WORK INSTRUCTION –
Reproduce every line in the material below that holds "lines".
***** LISTED ENTRIES *****
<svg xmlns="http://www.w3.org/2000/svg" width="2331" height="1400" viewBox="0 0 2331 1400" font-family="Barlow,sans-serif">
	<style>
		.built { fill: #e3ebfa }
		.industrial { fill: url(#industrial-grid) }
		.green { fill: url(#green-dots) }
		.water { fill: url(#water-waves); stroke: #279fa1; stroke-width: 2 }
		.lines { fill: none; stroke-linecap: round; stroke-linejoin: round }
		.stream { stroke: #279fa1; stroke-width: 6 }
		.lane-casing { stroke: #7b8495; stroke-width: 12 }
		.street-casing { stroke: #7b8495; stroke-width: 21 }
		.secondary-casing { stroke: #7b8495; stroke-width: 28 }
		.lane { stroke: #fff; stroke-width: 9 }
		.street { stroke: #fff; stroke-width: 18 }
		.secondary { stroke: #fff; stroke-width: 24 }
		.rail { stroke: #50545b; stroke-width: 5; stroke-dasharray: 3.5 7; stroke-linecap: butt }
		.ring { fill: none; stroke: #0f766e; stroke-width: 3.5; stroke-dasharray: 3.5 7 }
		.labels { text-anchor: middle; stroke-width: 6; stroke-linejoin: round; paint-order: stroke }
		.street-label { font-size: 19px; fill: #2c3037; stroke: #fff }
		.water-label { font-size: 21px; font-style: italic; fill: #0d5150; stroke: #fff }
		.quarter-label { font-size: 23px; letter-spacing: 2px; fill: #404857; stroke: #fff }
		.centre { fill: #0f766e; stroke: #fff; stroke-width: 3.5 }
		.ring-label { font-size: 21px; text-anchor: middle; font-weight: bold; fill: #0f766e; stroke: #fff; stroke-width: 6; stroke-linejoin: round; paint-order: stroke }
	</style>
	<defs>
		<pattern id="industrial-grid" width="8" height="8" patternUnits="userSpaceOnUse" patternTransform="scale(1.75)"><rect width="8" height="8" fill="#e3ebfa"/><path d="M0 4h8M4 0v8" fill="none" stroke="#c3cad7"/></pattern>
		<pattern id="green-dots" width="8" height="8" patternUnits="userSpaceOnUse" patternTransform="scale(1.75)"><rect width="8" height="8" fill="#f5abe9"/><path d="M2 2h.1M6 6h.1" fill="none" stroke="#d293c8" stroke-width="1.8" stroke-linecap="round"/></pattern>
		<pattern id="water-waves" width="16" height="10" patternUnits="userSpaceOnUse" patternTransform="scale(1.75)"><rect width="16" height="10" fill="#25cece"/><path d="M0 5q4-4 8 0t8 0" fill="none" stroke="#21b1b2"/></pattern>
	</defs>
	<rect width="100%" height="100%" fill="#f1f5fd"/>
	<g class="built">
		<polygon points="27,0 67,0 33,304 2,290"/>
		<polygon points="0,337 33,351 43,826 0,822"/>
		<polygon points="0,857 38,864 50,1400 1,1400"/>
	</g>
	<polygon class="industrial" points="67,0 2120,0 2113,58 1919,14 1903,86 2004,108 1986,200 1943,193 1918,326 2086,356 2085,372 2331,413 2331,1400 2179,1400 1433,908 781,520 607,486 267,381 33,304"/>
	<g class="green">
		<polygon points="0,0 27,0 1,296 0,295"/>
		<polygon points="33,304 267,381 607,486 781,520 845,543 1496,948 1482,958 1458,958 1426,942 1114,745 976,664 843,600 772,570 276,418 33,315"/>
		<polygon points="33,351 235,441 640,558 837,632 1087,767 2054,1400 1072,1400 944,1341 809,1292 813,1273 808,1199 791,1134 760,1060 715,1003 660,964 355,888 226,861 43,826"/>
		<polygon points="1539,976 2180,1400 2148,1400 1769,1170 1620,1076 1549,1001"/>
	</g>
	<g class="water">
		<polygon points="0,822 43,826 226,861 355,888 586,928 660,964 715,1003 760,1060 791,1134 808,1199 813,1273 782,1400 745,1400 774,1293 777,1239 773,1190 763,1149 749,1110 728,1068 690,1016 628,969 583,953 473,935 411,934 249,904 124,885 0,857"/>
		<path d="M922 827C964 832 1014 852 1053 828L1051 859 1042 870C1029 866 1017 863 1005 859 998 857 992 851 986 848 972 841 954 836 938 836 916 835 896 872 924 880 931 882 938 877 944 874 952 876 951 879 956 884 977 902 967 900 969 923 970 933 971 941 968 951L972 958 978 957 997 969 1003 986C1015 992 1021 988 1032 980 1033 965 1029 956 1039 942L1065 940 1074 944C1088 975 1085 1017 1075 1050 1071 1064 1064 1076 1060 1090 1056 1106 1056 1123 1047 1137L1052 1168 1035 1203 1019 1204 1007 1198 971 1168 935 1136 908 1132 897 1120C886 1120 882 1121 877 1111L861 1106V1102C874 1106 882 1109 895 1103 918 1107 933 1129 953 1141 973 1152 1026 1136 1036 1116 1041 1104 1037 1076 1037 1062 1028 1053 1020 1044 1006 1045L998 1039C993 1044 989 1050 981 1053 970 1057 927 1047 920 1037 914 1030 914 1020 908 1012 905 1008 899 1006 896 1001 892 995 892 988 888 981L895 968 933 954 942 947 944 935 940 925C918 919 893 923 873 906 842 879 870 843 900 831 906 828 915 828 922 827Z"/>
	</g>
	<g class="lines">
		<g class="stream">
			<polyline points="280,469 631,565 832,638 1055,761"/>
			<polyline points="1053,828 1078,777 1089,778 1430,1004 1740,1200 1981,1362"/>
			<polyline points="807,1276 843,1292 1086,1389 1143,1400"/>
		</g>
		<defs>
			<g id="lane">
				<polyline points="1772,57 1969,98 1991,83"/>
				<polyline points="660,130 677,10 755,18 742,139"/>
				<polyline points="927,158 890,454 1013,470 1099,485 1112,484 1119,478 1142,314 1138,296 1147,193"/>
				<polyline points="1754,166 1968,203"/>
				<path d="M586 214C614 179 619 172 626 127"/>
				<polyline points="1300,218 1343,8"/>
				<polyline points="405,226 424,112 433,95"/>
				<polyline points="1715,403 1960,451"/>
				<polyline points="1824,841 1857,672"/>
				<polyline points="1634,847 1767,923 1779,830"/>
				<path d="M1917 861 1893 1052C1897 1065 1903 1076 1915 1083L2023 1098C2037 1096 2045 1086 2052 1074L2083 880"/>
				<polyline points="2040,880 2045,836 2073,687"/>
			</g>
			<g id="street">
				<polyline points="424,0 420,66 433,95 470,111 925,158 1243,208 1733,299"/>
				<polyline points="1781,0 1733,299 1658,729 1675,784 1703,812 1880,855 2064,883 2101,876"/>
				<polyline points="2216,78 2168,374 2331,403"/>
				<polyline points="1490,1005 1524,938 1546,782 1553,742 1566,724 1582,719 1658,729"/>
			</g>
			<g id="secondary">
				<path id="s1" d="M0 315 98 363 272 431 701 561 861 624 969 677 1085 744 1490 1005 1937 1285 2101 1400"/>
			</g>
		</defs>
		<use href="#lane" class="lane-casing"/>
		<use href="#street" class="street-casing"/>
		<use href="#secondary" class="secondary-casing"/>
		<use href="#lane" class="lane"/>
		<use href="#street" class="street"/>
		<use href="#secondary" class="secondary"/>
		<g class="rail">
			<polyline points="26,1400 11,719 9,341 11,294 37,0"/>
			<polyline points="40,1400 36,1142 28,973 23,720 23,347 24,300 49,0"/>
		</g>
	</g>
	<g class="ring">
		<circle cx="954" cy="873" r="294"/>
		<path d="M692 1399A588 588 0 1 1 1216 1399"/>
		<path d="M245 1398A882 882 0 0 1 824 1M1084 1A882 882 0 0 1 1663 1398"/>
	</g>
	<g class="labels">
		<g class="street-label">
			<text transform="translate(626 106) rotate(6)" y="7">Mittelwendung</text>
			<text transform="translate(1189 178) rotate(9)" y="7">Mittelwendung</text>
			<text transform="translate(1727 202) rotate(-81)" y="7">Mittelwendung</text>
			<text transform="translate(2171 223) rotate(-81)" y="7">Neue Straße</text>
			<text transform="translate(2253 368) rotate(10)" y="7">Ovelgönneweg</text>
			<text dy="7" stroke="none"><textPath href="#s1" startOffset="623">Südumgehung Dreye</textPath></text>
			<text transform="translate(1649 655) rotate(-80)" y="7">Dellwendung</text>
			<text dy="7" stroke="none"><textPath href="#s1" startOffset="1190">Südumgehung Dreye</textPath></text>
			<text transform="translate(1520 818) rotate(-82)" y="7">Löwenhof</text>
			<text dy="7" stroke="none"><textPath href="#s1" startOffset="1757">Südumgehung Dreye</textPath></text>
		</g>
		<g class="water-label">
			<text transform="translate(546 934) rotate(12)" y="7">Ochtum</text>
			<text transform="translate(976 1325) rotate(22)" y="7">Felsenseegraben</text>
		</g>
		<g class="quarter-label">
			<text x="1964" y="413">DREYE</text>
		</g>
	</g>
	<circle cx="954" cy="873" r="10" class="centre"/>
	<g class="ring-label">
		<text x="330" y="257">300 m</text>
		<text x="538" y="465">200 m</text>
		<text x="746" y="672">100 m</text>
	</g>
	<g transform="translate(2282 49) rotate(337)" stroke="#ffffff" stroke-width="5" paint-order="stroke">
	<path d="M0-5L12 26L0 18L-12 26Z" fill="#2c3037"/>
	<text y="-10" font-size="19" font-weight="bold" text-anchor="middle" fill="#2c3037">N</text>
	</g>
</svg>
*****
RESPONSE AREA –
		.lines { fill: none; stroke-linecap: round; stroke-linejoin: round }
	<g class="lines">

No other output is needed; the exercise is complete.